Almost each one of us has read Sherlock Holmes at some point in time. But have you wondered how Sherlock got his name, here I give a short note on how Sherlock got his name and connection between the authors of Peter Pan, Sherlock Holmes, Winnie the Pooh?
Arthur Conan Doyle, very few people know Conan Doyle played first-class cricket too, during one such instance while playing for MCC he took seven Cambridgeshire wicket,1899 at Lords. The documents suggest that the former Nottinghamshire player Shacklock inspired Doyle with the name of his famous character Sherlock Holmes(an amalgam of Mordecai Sherwin and Frank Shacklock ). He penned down one of the funniest cricket stories “The Story of Spedegue’s Dropper.”(original title The Story of Pedegue’s Dropper).Tom Spedegue was an asthmatic schoolmaster and an avid cricket fan suffering from a weak heart. Sprague develops an underhand delivery to counter the Aussies, he eventually led England to a famous victory against their oldest rival.
Sir Arthur’s other contribution to cricket was the depiction of a French officer during a prisoner of war in his classic book “Brigadier Gerard stories”.
Doyle gave a vivid description of the game in the 38th volume of Strand Magazine. In his own words”I have only once felt smaller, and that was when I was bowled by A. P. Lucas, by the most singular ball that I have ever received. He propelled it like a quoit into the air to a height of at least thirty feet, and it fell straight and true on to the top of the bails. I have often wondered what a good batsman would have made of that ball. To play it one would have needed to turn the blade of the bat straight up, and could hardly fail to give a chance. I tried to cut it off my stumps, with the result that I knocked down my wicket and broke my bat, while the ball fell in the midst of this general chaos. I spent the rest of the day wondering gloomily what I ought to have done—and I am wondering yet.”

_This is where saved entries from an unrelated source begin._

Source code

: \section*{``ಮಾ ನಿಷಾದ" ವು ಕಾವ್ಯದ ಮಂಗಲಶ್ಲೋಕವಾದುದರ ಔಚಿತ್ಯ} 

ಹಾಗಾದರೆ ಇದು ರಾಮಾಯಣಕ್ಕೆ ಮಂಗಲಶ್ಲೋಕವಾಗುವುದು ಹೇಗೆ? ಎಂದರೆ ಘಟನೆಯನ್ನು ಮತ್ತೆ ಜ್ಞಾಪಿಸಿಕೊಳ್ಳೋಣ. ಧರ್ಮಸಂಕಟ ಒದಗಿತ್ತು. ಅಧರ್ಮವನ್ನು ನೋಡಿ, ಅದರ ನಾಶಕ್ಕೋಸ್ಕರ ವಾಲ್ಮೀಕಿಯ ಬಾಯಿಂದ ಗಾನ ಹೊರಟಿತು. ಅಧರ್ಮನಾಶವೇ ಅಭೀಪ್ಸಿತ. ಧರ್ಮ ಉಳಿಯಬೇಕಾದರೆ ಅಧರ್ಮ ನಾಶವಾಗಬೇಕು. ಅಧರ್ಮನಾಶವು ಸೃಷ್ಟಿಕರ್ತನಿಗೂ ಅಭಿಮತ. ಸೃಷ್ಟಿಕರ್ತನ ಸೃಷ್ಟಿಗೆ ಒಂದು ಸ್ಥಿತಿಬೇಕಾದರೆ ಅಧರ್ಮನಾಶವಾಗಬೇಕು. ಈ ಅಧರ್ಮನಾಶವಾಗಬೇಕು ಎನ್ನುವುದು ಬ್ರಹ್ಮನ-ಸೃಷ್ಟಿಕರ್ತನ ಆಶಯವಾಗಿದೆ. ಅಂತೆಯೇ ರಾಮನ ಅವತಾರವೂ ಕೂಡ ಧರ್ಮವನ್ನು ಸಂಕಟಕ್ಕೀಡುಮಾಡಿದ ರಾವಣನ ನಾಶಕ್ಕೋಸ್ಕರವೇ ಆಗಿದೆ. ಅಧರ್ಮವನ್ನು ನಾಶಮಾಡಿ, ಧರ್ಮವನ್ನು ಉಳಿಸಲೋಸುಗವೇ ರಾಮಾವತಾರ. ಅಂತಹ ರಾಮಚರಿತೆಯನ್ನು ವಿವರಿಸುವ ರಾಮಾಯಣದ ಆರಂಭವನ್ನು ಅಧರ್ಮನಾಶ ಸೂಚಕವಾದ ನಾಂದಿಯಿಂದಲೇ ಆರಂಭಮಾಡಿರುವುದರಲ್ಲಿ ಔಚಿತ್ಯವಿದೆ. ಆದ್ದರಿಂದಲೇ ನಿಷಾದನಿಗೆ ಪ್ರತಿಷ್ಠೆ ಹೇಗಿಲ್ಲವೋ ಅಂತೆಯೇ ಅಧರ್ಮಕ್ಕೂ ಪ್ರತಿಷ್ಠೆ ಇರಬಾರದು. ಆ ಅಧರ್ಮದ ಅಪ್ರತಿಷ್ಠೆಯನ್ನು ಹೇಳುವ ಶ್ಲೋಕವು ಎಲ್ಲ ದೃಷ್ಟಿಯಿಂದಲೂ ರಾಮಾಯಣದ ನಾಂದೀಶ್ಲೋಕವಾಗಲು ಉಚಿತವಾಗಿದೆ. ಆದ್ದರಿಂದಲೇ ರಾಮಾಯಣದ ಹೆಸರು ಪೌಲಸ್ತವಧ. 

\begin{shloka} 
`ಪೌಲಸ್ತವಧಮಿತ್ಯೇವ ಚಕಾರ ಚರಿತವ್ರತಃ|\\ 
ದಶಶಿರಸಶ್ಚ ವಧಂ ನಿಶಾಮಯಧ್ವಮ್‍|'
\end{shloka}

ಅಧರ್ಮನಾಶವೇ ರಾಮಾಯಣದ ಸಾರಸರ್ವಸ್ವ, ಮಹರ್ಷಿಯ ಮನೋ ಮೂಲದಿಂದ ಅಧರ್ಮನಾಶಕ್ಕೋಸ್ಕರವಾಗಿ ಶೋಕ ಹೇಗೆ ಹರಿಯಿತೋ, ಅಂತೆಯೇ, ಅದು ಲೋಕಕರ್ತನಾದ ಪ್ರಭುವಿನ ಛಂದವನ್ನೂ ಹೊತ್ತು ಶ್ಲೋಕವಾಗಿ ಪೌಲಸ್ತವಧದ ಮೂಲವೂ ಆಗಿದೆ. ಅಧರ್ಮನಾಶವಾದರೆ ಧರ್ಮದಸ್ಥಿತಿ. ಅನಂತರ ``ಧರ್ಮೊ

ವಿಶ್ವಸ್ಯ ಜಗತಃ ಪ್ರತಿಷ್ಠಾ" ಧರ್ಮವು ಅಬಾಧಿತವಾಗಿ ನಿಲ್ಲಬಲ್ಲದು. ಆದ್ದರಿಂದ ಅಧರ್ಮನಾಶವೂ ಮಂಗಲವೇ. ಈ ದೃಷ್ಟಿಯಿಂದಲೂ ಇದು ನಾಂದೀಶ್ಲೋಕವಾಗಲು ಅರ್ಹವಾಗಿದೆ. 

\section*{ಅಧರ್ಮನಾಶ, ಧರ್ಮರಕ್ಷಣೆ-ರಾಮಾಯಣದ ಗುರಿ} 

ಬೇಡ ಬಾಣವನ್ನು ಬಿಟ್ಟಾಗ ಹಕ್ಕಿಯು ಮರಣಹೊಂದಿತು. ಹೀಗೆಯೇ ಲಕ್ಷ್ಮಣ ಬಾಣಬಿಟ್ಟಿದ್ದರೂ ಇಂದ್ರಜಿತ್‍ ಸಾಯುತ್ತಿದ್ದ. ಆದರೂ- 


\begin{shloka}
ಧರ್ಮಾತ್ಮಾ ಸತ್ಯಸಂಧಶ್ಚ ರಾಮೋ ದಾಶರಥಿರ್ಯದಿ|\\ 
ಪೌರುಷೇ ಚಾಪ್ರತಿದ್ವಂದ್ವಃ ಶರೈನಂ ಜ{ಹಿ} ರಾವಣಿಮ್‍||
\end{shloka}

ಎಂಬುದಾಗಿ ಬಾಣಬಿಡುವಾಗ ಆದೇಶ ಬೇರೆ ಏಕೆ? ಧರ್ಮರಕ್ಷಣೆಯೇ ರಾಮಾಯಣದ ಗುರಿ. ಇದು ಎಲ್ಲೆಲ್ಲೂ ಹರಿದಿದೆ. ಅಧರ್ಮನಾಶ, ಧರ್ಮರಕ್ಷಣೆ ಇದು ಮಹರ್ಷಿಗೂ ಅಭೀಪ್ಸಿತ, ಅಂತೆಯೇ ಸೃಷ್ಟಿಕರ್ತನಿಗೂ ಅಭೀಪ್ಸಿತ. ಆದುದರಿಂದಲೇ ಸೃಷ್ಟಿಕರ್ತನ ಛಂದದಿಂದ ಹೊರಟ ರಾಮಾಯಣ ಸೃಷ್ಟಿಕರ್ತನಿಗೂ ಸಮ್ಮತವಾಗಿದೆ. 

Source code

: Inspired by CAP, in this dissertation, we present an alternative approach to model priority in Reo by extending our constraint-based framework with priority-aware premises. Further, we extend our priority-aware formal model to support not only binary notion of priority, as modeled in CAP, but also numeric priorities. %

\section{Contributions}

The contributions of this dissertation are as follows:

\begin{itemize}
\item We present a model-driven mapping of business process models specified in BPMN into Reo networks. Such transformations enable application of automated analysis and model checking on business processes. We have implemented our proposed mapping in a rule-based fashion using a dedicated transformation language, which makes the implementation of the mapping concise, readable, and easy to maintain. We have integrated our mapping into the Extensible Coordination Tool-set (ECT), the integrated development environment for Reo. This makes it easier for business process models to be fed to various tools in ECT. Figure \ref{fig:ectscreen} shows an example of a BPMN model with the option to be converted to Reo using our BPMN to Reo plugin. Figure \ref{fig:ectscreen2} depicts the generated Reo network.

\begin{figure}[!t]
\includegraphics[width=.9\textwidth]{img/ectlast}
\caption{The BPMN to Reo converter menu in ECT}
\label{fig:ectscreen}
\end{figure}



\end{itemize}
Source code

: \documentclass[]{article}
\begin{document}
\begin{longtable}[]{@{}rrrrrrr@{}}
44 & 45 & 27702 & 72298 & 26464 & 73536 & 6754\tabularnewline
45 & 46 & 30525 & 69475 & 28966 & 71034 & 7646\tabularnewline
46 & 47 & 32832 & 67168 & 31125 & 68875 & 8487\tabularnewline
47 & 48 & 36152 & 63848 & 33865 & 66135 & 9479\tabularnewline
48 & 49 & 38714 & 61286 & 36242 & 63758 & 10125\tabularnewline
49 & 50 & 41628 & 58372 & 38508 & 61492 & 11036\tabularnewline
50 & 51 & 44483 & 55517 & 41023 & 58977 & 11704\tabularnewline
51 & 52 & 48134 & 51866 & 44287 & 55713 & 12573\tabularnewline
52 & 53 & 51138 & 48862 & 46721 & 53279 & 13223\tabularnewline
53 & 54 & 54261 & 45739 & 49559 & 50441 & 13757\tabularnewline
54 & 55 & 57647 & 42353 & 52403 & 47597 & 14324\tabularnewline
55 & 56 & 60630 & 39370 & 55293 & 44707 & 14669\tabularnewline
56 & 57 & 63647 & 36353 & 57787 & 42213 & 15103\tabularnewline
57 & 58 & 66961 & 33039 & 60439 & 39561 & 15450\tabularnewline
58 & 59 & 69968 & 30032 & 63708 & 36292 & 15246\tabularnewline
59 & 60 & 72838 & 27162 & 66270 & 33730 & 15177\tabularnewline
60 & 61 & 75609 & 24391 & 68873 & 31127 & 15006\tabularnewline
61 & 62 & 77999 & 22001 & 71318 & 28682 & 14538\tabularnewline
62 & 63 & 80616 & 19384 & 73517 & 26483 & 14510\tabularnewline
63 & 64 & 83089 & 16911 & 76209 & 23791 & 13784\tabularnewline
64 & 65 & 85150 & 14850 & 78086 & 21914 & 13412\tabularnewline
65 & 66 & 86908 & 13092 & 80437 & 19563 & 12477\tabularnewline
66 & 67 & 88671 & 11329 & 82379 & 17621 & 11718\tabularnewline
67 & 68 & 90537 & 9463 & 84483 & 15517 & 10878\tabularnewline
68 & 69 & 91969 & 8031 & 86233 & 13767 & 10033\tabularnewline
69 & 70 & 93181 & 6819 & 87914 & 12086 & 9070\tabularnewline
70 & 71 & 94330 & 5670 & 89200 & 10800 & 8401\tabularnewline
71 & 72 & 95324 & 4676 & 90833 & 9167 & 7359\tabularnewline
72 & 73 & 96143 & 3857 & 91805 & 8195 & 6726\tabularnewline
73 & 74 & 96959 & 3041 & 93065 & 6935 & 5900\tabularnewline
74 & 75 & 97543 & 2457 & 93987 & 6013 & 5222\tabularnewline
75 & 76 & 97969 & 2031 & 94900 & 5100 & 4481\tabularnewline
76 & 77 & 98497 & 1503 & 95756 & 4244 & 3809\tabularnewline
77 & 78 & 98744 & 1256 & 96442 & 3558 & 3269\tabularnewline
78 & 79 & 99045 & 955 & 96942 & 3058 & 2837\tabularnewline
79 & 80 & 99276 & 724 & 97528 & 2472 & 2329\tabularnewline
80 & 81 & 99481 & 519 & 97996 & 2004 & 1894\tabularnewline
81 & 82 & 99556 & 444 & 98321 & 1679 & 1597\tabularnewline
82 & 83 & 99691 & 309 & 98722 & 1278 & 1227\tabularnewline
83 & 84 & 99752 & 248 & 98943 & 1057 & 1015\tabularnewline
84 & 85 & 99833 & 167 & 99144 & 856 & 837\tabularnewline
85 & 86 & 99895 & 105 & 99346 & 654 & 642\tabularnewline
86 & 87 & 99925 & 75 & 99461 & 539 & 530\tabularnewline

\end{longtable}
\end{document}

He also wrote a 19-verse poem after dismissing the legendary player W.G.Grace, his only first-class victim. On 25th August 1900, he took the prized wicket of W.G. Grace when the doctor skied/mistimed one of Doyle’s delivery only to be caught by wicketkeeper during a match against London County at Crystal Palace.
Doyle and Peter Pan writer JM Barrie played for the same team Allahakbarries C.C.(African word for ‘Heaven Help Us’)founded by Barrie. The club would play against the various villages in the Home Counties. The other celebrated author to play for the club was Rudyard Kipling, H. G. Wells, P. G. Wodehouse, G. K. Chesterton, Jerome K. Jerome, A. A. Milne, E. W. Hornung, A. E. W. Mason, Walter Raleigh, E. V. Lucas, Maurice Hewlett, Owen Seaman, Bernard Partridge, Augustine Birrell, Paul Du Chaillu, Henry Herbert La Thangue, George Cecil Ives, and George Llewelyn Davies.
Wisden wrote in Doyle’s obituary that “while never a famous cricketer, he could hit hard and bowl slows with puzzling flight. For MCC v Cambridgeshire at Lord’s, in 1899, he took seven wickets for 61 runs, and on the same ground two years later carried out his bat for 32 against Leicestershire, who had Woodcock, Geeson, and King to bowl for them.”